• SOURCE DATA
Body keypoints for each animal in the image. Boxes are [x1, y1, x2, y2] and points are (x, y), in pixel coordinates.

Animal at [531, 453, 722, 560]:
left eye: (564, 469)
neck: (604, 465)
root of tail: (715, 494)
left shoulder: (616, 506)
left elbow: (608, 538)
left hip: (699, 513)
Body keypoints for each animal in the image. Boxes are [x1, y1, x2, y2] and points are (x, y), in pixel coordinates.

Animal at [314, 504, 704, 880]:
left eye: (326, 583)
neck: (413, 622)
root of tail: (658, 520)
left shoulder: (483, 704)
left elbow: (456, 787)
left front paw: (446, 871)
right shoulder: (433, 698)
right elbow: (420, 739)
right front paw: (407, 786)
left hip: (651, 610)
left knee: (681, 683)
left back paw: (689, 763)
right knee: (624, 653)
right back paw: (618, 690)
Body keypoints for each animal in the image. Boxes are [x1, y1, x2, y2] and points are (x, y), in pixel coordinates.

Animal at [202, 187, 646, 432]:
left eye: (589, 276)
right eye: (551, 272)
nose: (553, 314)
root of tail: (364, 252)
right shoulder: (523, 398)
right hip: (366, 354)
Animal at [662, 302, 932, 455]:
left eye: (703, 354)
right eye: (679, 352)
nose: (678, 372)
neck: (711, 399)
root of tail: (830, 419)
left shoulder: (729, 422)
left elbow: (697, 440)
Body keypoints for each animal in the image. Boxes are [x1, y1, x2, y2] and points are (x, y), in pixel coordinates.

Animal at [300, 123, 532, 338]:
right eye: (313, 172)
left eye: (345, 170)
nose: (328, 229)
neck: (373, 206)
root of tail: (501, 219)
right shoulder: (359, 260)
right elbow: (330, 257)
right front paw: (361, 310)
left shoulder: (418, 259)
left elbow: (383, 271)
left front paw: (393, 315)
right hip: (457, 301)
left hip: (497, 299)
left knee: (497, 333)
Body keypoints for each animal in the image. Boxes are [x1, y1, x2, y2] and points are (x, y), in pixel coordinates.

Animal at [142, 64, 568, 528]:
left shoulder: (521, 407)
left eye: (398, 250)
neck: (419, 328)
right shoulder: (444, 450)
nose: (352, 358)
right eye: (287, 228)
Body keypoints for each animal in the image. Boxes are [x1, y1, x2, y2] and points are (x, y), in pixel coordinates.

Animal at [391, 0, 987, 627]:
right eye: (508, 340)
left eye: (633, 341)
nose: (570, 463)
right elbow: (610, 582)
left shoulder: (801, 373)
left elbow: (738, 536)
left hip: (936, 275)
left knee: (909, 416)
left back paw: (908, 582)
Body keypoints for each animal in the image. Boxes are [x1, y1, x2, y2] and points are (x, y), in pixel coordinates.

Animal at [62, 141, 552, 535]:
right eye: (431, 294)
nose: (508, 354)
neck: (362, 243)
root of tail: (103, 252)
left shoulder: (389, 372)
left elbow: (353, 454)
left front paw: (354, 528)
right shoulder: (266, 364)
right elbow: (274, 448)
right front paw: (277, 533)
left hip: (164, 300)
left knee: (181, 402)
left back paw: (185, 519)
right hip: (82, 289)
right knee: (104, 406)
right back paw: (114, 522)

• REQUIRED WORK
Each entry above is to be transcribed without alteration.

• TASK ANSWER
Body keypoints for each animal in the image. Boxes are [x1, y1, x2, y2] and points are (x, y), in pixel coordinates.

Animal at [531, 453, 722, 560]:
left eye: (564, 469)
neck: (604, 465)
root of tail: (715, 494)
left shoulder: (616, 506)
left elbow: (608, 538)
left hip: (699, 513)
Body keypoints for each animal in the image. Boxes are [x1, y1, x2, y2] and points are (x, y), in pixel coordinates.

Animal at [314, 504, 704, 880]:
left eye: (326, 583)
neck: (413, 622)
root of tail: (658, 520)
left shoulder: (483, 704)
left elbow: (456, 787)
left front paw: (446, 871)
right shoulder: (433, 698)
right elbow: (420, 739)
right front paw: (407, 786)
left hip: (651, 610)
left knee: (681, 683)
left back paw: (689, 763)
right knee: (624, 653)
right back paw: (618, 690)
Body keypoints for each animal in the image. Boxes are [x1, y1, x2, y2] and points are (x, y), in pixel coordinates.

Animal at [202, 187, 646, 432]:
left eye: (589, 276)
right eye: (551, 272)
nose: (553, 314)
root of tail: (364, 252)
right shoulder: (523, 398)
right hip: (366, 354)
Animal at [662, 302, 932, 455]:
left eye: (703, 354)
right eye: (679, 352)
nose: (678, 372)
neck: (711, 399)
root of tail: (830, 419)
left shoulder: (729, 422)
left elbow: (697, 440)
Body keypoints for each animal in the image. Boxes are [x1, y1, x2, y2] and points are (x, y), in pixel coordinates.

Animal at [300, 123, 532, 338]:
right eye: (313, 172)
left eye: (345, 170)
nose: (328, 229)
neck: (373, 206)
root of tail: (501, 219)
right shoulder: (359, 260)
right elbow: (330, 257)
right front paw: (361, 310)
left shoulder: (418, 259)
left elbow: (383, 271)
left front paw: (393, 315)
right hip: (457, 301)
left hip: (497, 299)
left knee: (497, 333)
Body keypoints for each animal in the image. Boxes are [x1, y1, x2, y2] and points are (x, y), in pixel coordinates.

Animal at [142, 64, 568, 528]:
left shoulder: (521, 407)
left eye: (398, 250)
neck: (419, 328)
right shoulder: (444, 450)
nose: (352, 358)
right eye: (287, 228)
Body keypoints for each animal in the image. Boxes are [x1, y1, x2, y2] and points are (x, y), in pixel coordinates.

Animal at [391, 0, 987, 627]:
right eye: (508, 340)
left eye: (633, 341)
nose: (570, 463)
right elbow: (610, 582)
left shoulder: (801, 373)
left elbow: (738, 536)
left hip: (936, 275)
left knee: (909, 416)
left back paw: (908, 582)
Body keypoints for each animal in the image. Boxes are [x1, y1, x2, y2] and points are (x, y), in pixel coordinates.

Animal at [62, 141, 552, 535]:
right eye: (431, 294)
nose: (508, 354)
neck: (362, 243)
root of tail: (103, 252)
left shoulder: (389, 372)
left elbow: (353, 454)
left front paw: (354, 528)
right shoulder: (266, 364)
right elbow: (274, 448)
right front paw: (277, 533)
left hip: (164, 300)
left knee: (181, 402)
left back paw: (185, 519)
right hip: (82, 289)
right knee: (104, 406)
right back paw: (114, 522)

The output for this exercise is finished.